= Provided material =
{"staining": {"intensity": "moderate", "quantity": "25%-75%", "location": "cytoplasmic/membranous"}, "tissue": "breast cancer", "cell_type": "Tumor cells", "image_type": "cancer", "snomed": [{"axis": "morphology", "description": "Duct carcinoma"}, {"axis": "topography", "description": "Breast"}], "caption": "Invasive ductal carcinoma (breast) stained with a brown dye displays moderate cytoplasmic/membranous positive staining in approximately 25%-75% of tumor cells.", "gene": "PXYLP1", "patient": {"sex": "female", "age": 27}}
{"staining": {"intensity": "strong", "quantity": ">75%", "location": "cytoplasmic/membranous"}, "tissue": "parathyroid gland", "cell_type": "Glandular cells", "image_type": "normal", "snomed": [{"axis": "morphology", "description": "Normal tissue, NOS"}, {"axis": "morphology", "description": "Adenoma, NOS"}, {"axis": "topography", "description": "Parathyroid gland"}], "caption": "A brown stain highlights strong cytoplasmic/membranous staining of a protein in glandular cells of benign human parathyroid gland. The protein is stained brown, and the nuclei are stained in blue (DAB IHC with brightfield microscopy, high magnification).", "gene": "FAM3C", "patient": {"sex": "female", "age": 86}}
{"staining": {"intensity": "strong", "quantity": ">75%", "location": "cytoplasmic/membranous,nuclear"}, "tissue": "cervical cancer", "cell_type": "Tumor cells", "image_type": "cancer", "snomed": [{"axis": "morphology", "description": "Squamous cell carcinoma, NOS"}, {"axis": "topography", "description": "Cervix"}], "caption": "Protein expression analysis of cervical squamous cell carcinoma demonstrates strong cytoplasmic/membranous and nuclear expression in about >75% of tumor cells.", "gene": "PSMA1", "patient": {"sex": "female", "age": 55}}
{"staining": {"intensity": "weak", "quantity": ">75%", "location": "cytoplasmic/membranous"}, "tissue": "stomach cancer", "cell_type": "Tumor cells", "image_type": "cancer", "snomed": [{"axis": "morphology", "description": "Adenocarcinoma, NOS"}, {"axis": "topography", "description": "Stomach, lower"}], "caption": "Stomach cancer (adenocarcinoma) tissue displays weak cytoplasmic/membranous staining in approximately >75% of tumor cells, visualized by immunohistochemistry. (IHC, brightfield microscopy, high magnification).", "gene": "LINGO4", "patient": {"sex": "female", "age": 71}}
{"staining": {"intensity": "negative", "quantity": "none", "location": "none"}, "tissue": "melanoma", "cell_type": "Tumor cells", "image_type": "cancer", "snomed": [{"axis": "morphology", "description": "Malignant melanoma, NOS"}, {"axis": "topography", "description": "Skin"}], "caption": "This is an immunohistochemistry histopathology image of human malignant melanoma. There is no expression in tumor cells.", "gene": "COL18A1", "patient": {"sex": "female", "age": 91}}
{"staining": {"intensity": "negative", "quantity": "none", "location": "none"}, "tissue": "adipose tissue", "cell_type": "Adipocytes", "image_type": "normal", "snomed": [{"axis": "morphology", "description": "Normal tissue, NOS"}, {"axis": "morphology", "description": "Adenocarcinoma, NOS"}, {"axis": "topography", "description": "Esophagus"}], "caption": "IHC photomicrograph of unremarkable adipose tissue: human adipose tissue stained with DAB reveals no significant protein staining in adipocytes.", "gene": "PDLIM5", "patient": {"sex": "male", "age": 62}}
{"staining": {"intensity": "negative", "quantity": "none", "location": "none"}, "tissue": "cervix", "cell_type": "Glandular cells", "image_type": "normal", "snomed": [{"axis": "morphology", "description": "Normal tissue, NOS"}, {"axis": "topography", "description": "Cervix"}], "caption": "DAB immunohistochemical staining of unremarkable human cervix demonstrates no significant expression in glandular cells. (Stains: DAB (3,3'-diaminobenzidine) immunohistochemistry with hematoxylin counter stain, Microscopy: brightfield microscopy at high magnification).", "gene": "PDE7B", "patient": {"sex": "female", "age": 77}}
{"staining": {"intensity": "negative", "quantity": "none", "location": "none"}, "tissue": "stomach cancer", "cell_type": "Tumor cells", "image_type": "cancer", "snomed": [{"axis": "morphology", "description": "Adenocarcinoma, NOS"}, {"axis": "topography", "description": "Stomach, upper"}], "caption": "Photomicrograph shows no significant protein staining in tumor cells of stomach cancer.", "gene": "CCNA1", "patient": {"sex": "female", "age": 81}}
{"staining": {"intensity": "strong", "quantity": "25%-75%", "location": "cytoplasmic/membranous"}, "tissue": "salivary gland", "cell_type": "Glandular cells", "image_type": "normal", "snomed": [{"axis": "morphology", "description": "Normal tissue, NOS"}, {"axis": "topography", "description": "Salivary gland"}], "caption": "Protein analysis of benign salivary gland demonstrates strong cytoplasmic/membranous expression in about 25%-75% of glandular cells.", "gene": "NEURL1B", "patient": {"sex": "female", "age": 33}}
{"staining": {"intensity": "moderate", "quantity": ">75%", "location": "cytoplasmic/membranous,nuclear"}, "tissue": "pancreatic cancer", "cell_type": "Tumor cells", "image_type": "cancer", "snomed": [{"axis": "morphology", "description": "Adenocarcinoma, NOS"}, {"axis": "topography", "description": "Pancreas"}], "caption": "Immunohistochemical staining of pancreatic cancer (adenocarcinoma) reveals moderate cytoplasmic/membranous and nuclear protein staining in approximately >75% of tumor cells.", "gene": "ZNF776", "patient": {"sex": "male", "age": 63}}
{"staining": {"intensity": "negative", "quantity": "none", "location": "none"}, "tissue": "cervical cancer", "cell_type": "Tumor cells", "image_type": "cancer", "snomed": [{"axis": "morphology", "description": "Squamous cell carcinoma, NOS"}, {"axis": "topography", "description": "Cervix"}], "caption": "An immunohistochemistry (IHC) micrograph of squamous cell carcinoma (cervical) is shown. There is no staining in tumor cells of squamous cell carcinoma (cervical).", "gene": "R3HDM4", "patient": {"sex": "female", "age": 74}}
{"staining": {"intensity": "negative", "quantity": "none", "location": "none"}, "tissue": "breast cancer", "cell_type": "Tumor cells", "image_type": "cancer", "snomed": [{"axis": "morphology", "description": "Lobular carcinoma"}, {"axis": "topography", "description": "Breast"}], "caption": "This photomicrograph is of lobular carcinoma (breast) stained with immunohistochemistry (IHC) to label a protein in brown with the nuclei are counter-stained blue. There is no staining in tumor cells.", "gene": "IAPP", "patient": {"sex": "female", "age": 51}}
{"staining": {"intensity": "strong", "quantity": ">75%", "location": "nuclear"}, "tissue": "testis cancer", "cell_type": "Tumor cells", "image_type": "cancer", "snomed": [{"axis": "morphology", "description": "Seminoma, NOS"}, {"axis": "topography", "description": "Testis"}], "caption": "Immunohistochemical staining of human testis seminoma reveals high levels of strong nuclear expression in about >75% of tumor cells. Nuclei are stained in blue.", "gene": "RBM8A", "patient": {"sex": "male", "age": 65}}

= What the task asks =
A faithful transcription of all the material is what this exercise calls for.

= Solution to this task =
{"staining": {"intensity": "moderate", "quantity": "25%-75%", "location": "cytoplasmic/membranous"}, "tissue": "breast cancer", "cell_type": "Tumor cells", "image_type": "cancer", "snomed": [{"axis": "morphology", "description": "Duct carcinoma"}, {"axis": "topography", "description": "Breast"}], "caption": "Invasive ductal carcinoma (breast) stained with a brown dye displays moderate cytoplasmic/membranous positive staining in approximately 25%-75% of tumor cells.", "gene": "PXYLP1", "patient": {"sex": "female", "age": 27}}
{"staining": {"intensity": "strong", "quantity": ">75%", "location": "cytoplasmic/membranous"}, "tissue": "parathyroid gland", "cell_type": "Glandular cells", "image_type": "normal", "snomed": [{"axis": "morphology", "description": "Normal tissue, NOS"}, {"axis": "morphology", "description": "Adenoma, NOS"}, {"axis": "topography", "description": "Parathyroid gland"}], "caption": "A brown stain highlights strong cytoplasmic/membranous staining of a protein in glandular cells of benign human parathyroid gland. The protein is stained brown, and the nuclei are stained in blue (DAB IHC with brightfield microscopy, high magnification).", "gene": "FAM3C", "patient": {"sex": "female", "age": 86}}
{"staining": {"intensity": "strong", "quantity": ">75%", "location": "cytoplasmic/membranous,nuclear"}, "tissue": "cervical cancer", "cell_type": "Tumor cells", "image_type": "cancer", "snomed": [{"axis": "morphology", "description": "Squamous cell carcinoma, NOS"}, {"axis": "topography", "description": "Cervix"}], "caption": "Protein expression analysis of cervical squamous cell carcinoma demonstrates strong cytoplasmic/membranous and nuclear expression in about >75% of tumor cells.", "gene": "PSMA1", "patient": {"sex": "female", "age": 55}}
{"staining": {"intensity": "weak", "quantity": ">75%", "location": "cytoplasmic/membranous"}, "tissue": "stomach cancer", "cell_type": "Tumor cells", "image_type": "cancer", "snomed": [{"axis": "morphology", "description": "Adenocarcinoma, NOS"}, {"axis": "topography", "description": "Stomach, lower"}], "caption": "Stomach cancer (adenocarcinoma) tissue displays weak cytoplasmic/membranous staining in approximately >75% of tumor cells, visualized by immunohistochemistry. (IHC, brightfield microscopy, high magnification).", "gene": "LINGO4", "patient": {"sex": "female", "age": 71}}
{"staining": {"intensity": "negative", "quantity": "none", "location": "none"}, "tissue": "melanoma", "cell_type": "Tumor cells", "image_type": "cancer", "snomed": [{"axis": "morphology", "description": "Malignant melanoma, NOS"}, {"axis": "topography", "description": "Skin"}], "caption": "This is an immunohistochemistry histopathology image of human malignant melanoma. There is no expression in tumor cells.", "gene": "COL18A1", "patient": {"sex": "female", "age": 91}}
{"staining": {"intensity": "negative", "quantity": "none", "location": "none"}, "tissue": "adipose tissue", "cell_type": "Adipocytes", "image_type": "normal", "snomed": [{"axis": "morphology", "description": "Normal tissue, NOS"}, {"axis": "morphology", "description": "Adenocarcinoma, NOS"}, {"axis": "topography", "description": "Esophagus"}], "caption": "IHC photomicrograph of unremarkable adipose tissue: human adipose tissue stained with DAB reveals no significant protein staining in adipocytes.", "gene": "PDLIM5", "patient": {"sex": "male", "age": 62}}
{"staining": {"intensity": "negative", "quantity": "none", "location": "none"}, "tissue": "cervix", "cell_type": "Glandular cells", "image_type": "normal", "snomed": [{"axis": "morphology", "description": "Normal tissue, NOS"}, {"axis": "topography", "description": "Cervix"}], "caption": "DAB immunohistochemical staining of unremarkable human cervix demonstrates no significant expression in glandular cells. (Stains: DAB (3,3'-diaminobenzidine) immunohistochemistry with hematoxylin counter stain, Microscopy: brightfield microscopy at high magnification).", "gene": "PDE7B", "patient": {"sex": "female", "age": 77}}
{"staining": {"intensity": "negative", "quantity": "none", "location": "none"}, "tissue": "stomach cancer", "cell_type": "Tumor cells", "image_type": "cancer", "snomed": [{"axis": "morphology", "description": "Adenocarcinoma, NOS"}, {"axis": "topography", "description": "Stomach, upper"}], "caption": "Photomicrograph shows no significant protein staining in tumor cells of stomach cancer.", "gene": "CCNA1", "patient": {"sex": "female", "age": 81}}
{"staining": {"intensity": "strong", "quantity": "25%-75%", "location": "cytoplasmic/membranous"}, "tissue": "salivary gland", "cell_type": "Glandular cells", "image_type": "normal", "snomed": [{"axis": "morphology", "description": "Normal tissue, NOS"}, {"axis": "topography", "description": "Salivary gland"}], "caption": "Protein analysis of benign salivary gland demonstrates strong cytoplasmic/membranous expression in about 25%-75% of glandular cells.", "gene": "NEURL1B", "patient": {"sex": "female", "age": 33}}
{"staining": {"intensity": "moderate", "quantity": ">75%", "location": "cytoplasmic/membranous,nuclear"}, "tissue": "pancreatic cancer", "cell_type": "Tumor cells", "image_type": "cancer", "snomed": [{"axis": "morphology", "description": "Adenocarcinoma, NOS"}, {"axis": "topography", "description": "Pancreas"}], "caption": "Immunohistochemical staining of pancreatic cancer (adenocarcinoma) reveals moderate cytoplasmic/membranous and nuclear protein staining in approximately >75% of tumor cells.", "gene": "ZNF776", "patient": {"sex": "male", "age": 63}}
{"staining": {"intensity": "negative", "quantity": "none", "location": "none"}, "tissue": "cervical cancer", "cell_type": "Tumor cells", "image_type": "cancer", "snomed": [{"axis": "morphology", "description": "Squamous cell carcinoma, NOS"}, {"axis": "topography", "description": "Cervix"}], "caption": "An immunohistochemistry (IHC) micrograph of squamous cell carcinoma (cervical) is shown. There is no staining in tumor cells of squamous cell carcinoma (cervical).", "gene": "R3HDM4", "patient": {"sex": "female", "age": 74}}
{"staining": {"intensity": "negative", "quantity": "none", "location": "none"}, "tissue": "breast cancer", "cell_type": "Tumor cells", "image_type": "cancer", "snomed": [{"axis": "morphology", "description": "Lobular carcinoma"}, {"axis": "topography", "description": "Breast"}], "caption": "This photomicrograph is of lobular carcinoma (breast) stained with immunohistochemistry (IHC) to label a protein in brown with the nuclei are counter-stained blue. There is no staining in tumor cells.", "gene": "IAPP", "patient": {"sex": "female", "age": 51}}
{"staining": {"intensity": "strong", "quantity": ">75%", "location": "nuclear"}, "tissue": "testis cancer", "cell_type": "Tumor cells", "image_type": "cancer", "snomed": [{"axis": "morphology", "description": "Seminoma, NOS"}, {"axis": "topography", "description": "Testis"}], "caption": "Immunohistochemical staining of human testis seminoma reveals high levels of strong nuclear expression in about >75% of tumor cells. Nuclei are stained in blue.", "gene": "RBM8A", "patient": {"sex": "male", "age": 65}}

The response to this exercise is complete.